GIVEN RECORDS below:

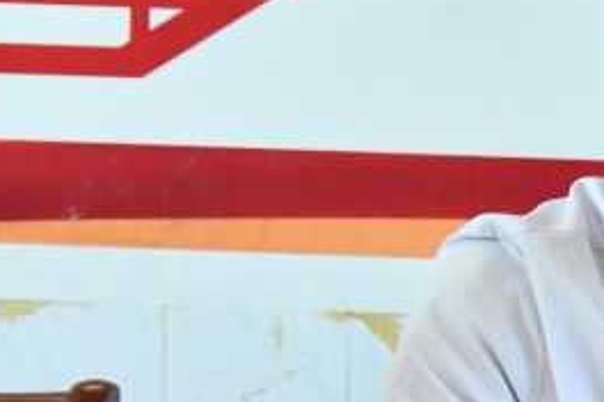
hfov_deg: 7.9
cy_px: 288
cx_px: 853
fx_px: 4295
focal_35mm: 256
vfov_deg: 5.4
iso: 2800
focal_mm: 50
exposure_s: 1/80
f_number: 9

End of GIVEN RECORDS.

▶ _WHAT IS NEEDED_:
What is needed is an exact copy of the entries, without any images.

▶ _TASK OUTPUT_:
hfov_deg: 7.9
cy_px: 288
cx_px: 853
fx_px: 4295
focal_35mm: 256
vfov_deg: 5.4
iso: 2800
focal_mm: 50
exposure_s: 1/80
f_number: 9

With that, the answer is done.